**DIRECTIONS**
For the material below, reproduce exactly each line from the one that has "BY STUDIO 3 MARKETING" through the one that has "treatment based on", and no others; pictures stay out.
^^^^^^^^
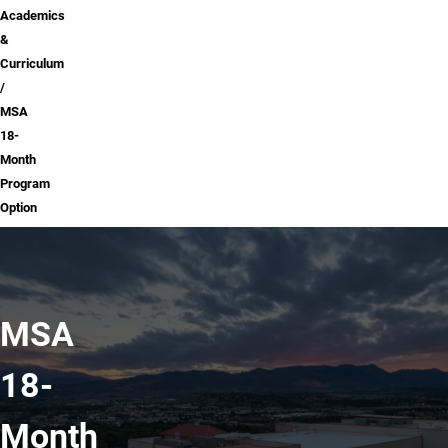
Academics
&
Curriculum
MSA
18-
Month
Program
Option
MSA
18-
Month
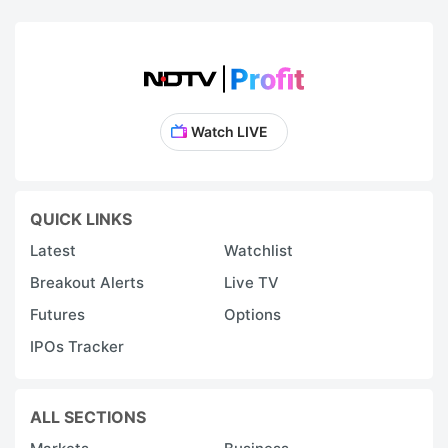
Watch LIVE
QUICK LINKS
Latest
Watchlist
Breakout Alerts
Live TV
Futures
Options
IPOs Tracker
ALL SECTIONS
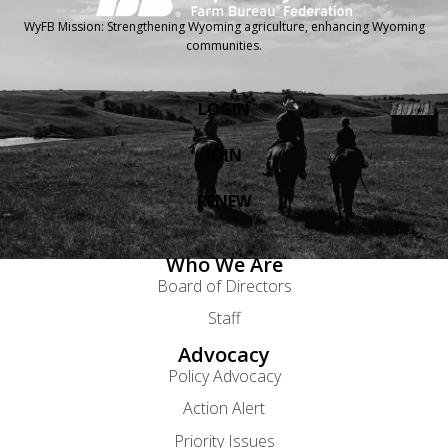
WyFB Mission: Strengthening Wyoming agriculture, enhancing Wyoming
communities.
LOGIN
JOIN
RENEW
Who We Are
Board of Directors
Staff
Advocacy
Policy Advocacy
Action Alert
Priority Issues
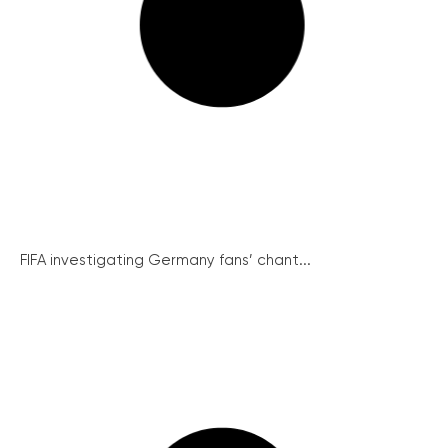
FIFA investigating Germany fans’ chant...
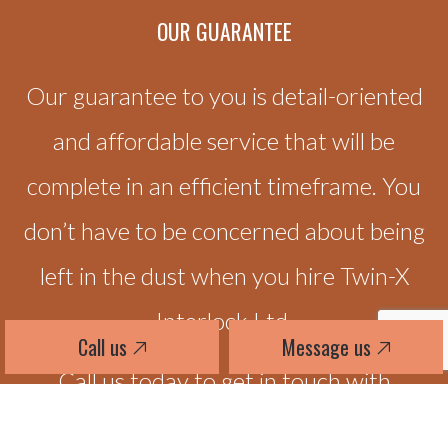
OUR
GUARANTEE
Our guarantee to you is detail-oriented
and affordable service that will be
complete in an efficient timeframe. You
don’t have to be concerned about being
left in the dust when you hire Twin-X
Interlock Ltd.
Call us
Message us
Call us today to get in touch with
someone at Twin-X Interlock Ltd. We’ll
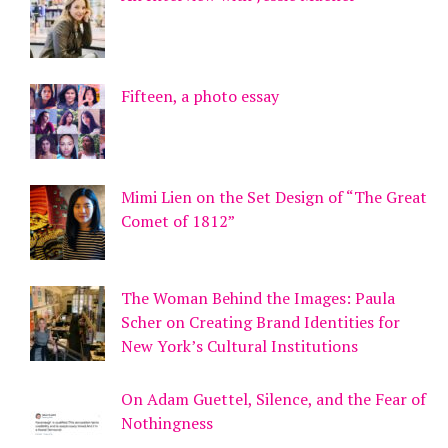
Fifteen, a photo essay
Mimi Lien on the Set Design of “The Great
Comet of 1812”
The Woman Behind the Images: Paula
Scher on Creating Brand Identities for
New York’s Cultural Institutions
On Adam Guettel, Silence, and the Fear of
Nothingness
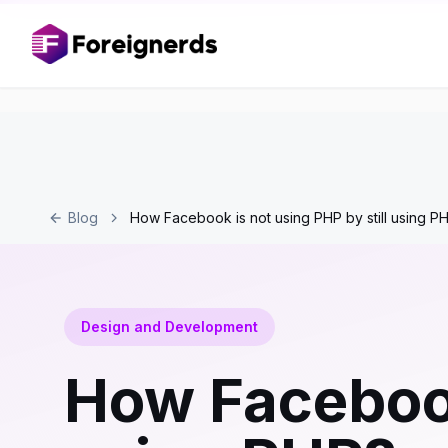
Blog
How Facebook is not using PHP by still using P
Design and Development
How Facebook 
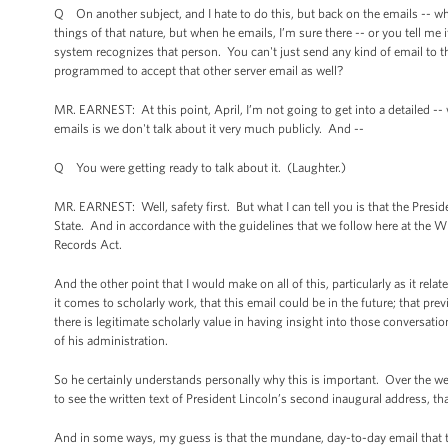
Q On another subject, and I hate to do this, but back on the emails -- when
things of that nature, but when he emails, I’m sure there -- or you tell me 
system recognizes that person. You can't just send any kind of email to 
programmed to accept that other server email as well?
MR. EARNEST: At this point, April, I’m not going to get into a detailed -- 
emails is we don't talk about it very much publicly. And --
Q You were getting ready to talk about it. (Laughter.)
MR. EARNEST: Well, safety first. But what I can tell you is that the Presi
State. And in accordance with the guidelines that we follow here at the 
Records Act.
And the other point that I would make on all of this, particularly as it rel
it comes to scholarly work, that this email could be in the future; that 
there is legitimate scholarly value in having insight into those conversati
of his administration.
So he certainly understands personally why this is important. Over the we
to see the written text of President Lincoln’s second inaugural address, tha
And in some ways, my guess is that the mundane, day-to-day email that the 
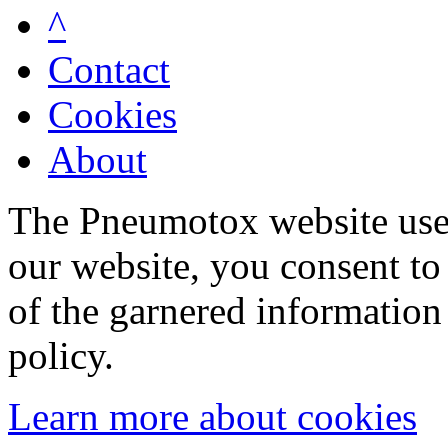
^
Contact
Cookies
About
The Pneumotox website uses
our website, you consent to 
of the garnered information
policy.
Learn more about cookies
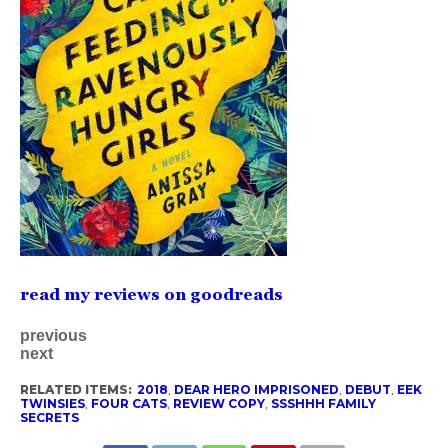
read my reviews on goodreads
previous
next
RELATED ITEMS:
2018
,
DEAR HERO IMPRISONED
,
DEBUT
,
EEK
TWINSIES
,
FOUR CATS
,
REVIEW COPY
,
SSSHHH FAMILY
SECRETS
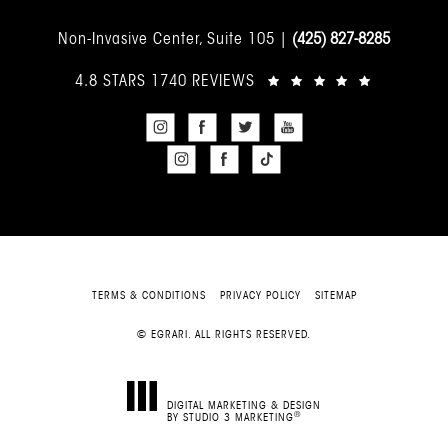
Non-Invasive Center, Suite 105 |
(425) 827-8285
4.8 STARS 1740 REVIEWS
TERMS & CONDITIONS
PRIVACY POLICY
SITEMAP
© EGRARI. ALL RIGHTS RESERVED.
DIGITAL MARKETING & DESIGN
®
BY STUDIO 3 MARKETING
(OPENS IN A NEW TAB)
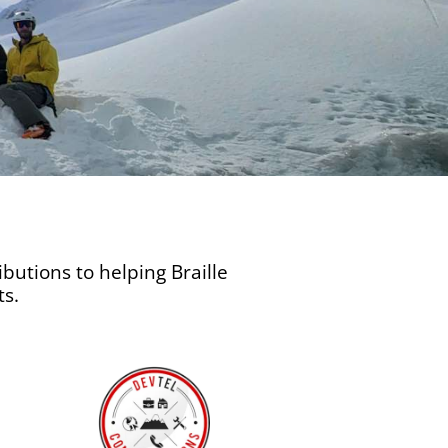
butions to helping Braille
ts.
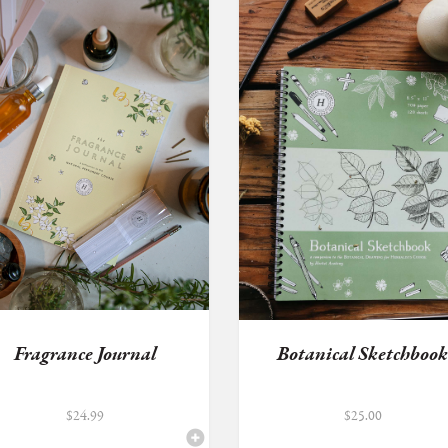
Fragrance Journal
Botanical Sketchboo
$
24.99
$
25.00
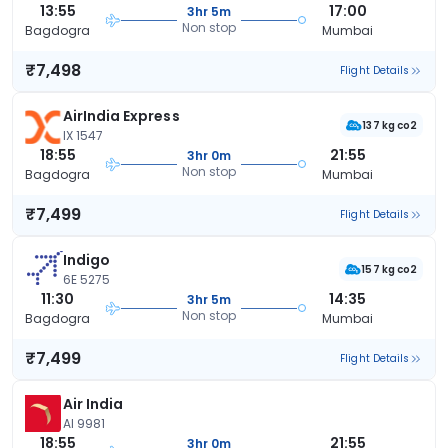
13:55
17:00
3hr 5m
Non stop
Bagdogra
Mumbai
₹7,498
Flight Details
AirIndia Express
137 kg co2
IX 1547
18:55
21:55
3hr 0m
Non stop
Bagdogra
Mumbai
₹7,499
Flight Details
Indigo
157 kg co2
6E 5275
11:30
14:35
3hr 5m
Non stop
Bagdogra
Mumbai
₹7,499
Flight Details
Air India
AI 9981
18:55
21:55
3hr 0m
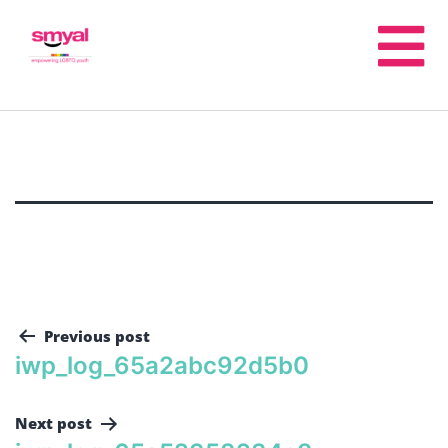
Previous post
iwp_log_65a2abc92d5b0
Next post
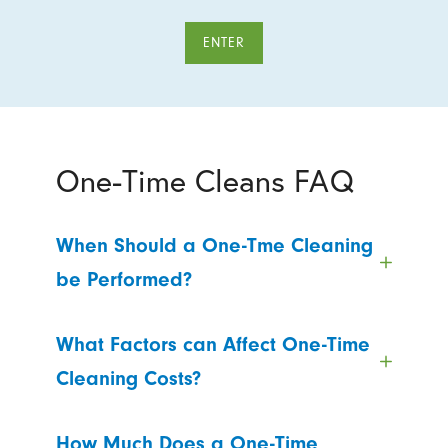
ENTER
One-Time Cleans FAQ
When Should a One-Tme Cleaning
be Performed?
What Factors can Affect One-Time
Cleaning Costs?
How Much Does a One-Time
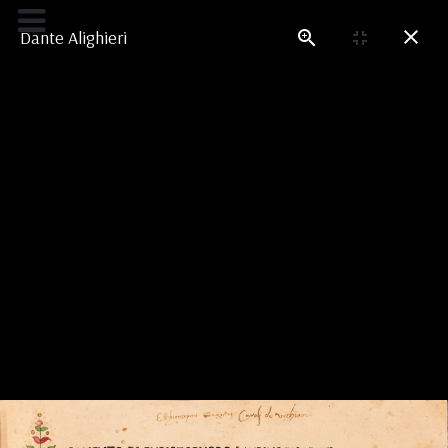
Credits
Dante Alighieri
LEONARDO'S LIBRARY
In the Shadow of Dante
Dante’s
Divine Comedy
is a constant presence
throughout Leonardo’s work. The poem fascinated
artists (from Botticelli to Michelangelo) for the
stimulation it offers to the visual imagination.
Dante’s epic poetry continuously challenges
painting, as Leonardo will recall in his
Paragone
.
But the poem is also an inexhaustible source of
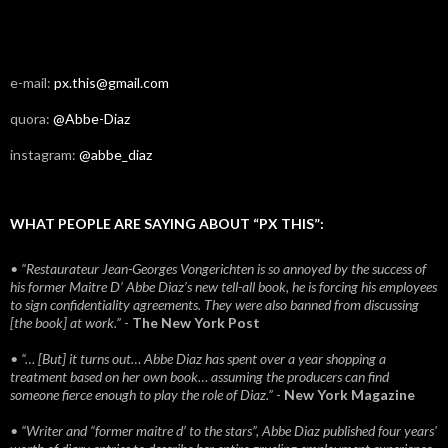
e-mail:
px.this@gmail.com
quora:
@Abbe-Diaz
instagram:
@abbe_diaz
WHAT PEOPLE ARE SAYING ABOUT “PX THIS”:
• “Restaurateur Jean-Georges Vongerichten is so annoyed by the success of
his former Maitre D’ Abbe Diaz’s new tell-all book, he is forcing his employees
to sign confidentiality agreements. They were also banned from discussing
[the book] at work.”
-
The New York Post
• “… [But] it turns out… Abbe Diaz has spent over a year shopping a
treatment based on her own book… assuming the producers can find
someone fierce enough to play the role of Diaz.”
-
New York Magazine
• “Writer and “former maitre d’ to the stars”, Abbe Diaz published four years'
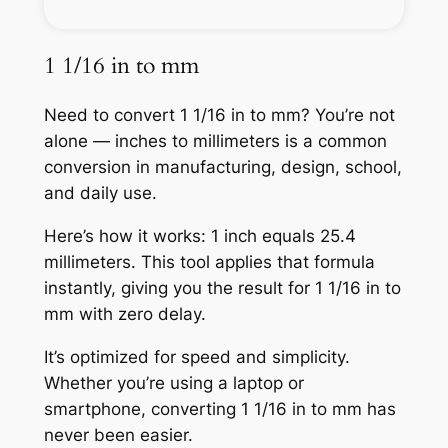
1 1/16 in to mm
Need to convert 1 1/16 in to mm? You’re not
alone — inches to millimeters is a common
conversion in manufacturing, design, school,
and daily use.
Here’s how it works: 1 inch equals 25.4
millimeters. This tool applies that formula
instantly, giving you the result for 1 1/16 in to
mm with zero delay.
It’s optimized for speed and simplicity.
Whether you’re using a laptop or
smartphone, converting 1 1/16 in to mm has
never been easier.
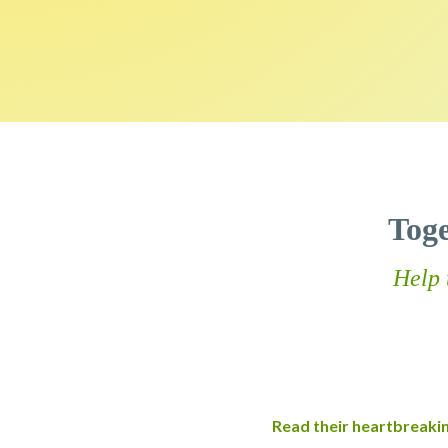
Tog
Help 
Read their heartbreaki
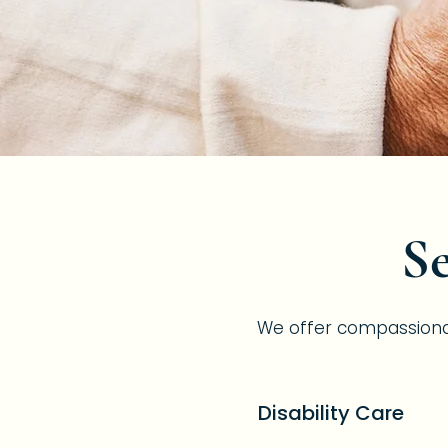
Se
We offer compassionate,
Disability Care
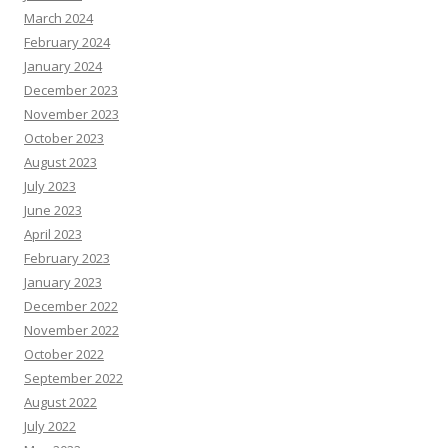
March 2024
February 2024
January 2024
December 2023
November 2023
October 2023
August 2023
July 2023
June 2023
April 2023
February 2023
January 2023
December 2022
November 2022
October 2022
September 2022
August 2022
July 2022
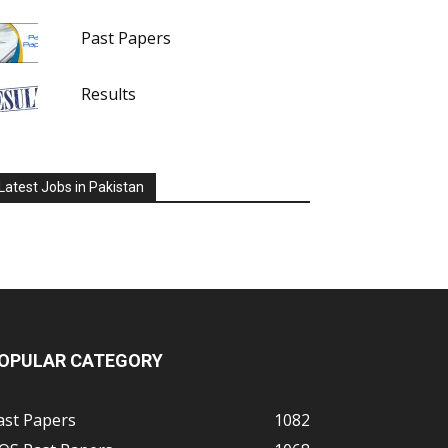
Past Papers
Results
Latest Jobs in Pakistan
OPULAR CATEGORY
ast Papers
1082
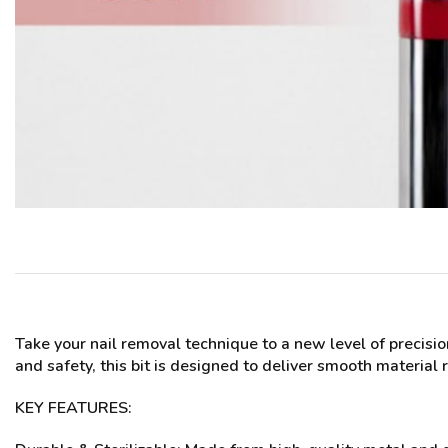
Take your nail removal technique to a new level of precisi
and safety, this bit is designed to deliver smooth material
KEY FEATURES:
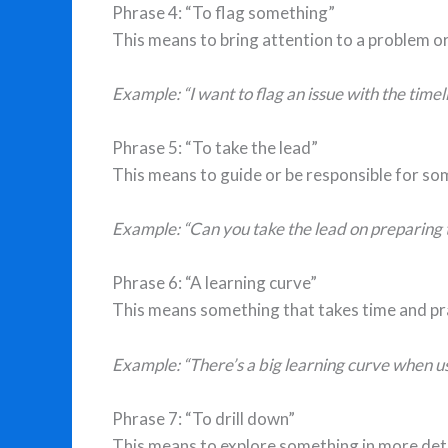
Phrase 4: “To flag something”
This means to bring attention to a problem o
Example: “I want to flag an issue with the time
Phrase 5: “To take the lead”
This means to guide or be responsible for so
Example: “Can you take the lead on preparing t
Phrase 6: “A learning curve”
This means something that takes time and pr
Example: “There’s a big learning curve when u
Phrase 7: “To drill down”
This means to explore something in more deta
^^^^^^^^
**TASK ANSWER**
BY STUDIO 3 MARKETING
(OPENS IN A NEW TAB)
butions to helping Braille
ts.
Fragrance Journal
Botanical Sketchboo
$
24.99
$
25.00
13:55
17:00
3hr 5m
Non stop
Bagdogra
Mumbai
₹7,498
Flight Details
AirIndia Express
137 kg co2
IX 1547
18:55
21:55
3hr 0m
Non stop
Bagdogra
Mumbai
₹7,499
Flight Details
Indigo
157 kg co2
6E 5275
11:30
14:35
3hr 5m
Non stop
Bagdogra
Mumbai
₹7,499
Flight Details
Air India
AI 9981
18:55
21:55
3hr 0m
Previous post
iwp_log_65a2abc92d5b0
Next post
ENTER
One-Time Cleans FAQ
When Should a One-Tme Cleaning
be Performed?
What Factors can Affect One-Time
Cleaning Costs?
How Much Does a One-Time
Credits
Dante Alighieri
LEONARDO'S LIBRARY
In the Shadow of Dante
Dante’s
Divine Comedy
is a constant presence
throughout Leonardo’s work. The poem fascinated
artists (from Botticelli to Michelangelo) for the
stimulation it offers to the visual imagination.
Dante’s epic poetry continuously challenges
painting, as Leonardo will recall in his
Paragone
.
But the poem is also an inexhaustible source of
e-mail:
px.this@gmail.com
quora:
@Abbe-Diaz
instagram:
@abbe_diaz
WHAT PEOPLE ARE SAYING ABOUT “PX THIS”:
• “Restaurateur Jean-Georges Vongerichten is so annoyed by the success of
his former Maitre D’ Abbe Diaz’s new tell-all book, he is forcing his employees
to sign confidentiality agreements. They were also banned from discussing
[the book] at work.”
-
The New York Post
• “… [But] it turns out… Abbe Diaz has spent over a year shopping a
treatment based on her own book… assuming the producers can find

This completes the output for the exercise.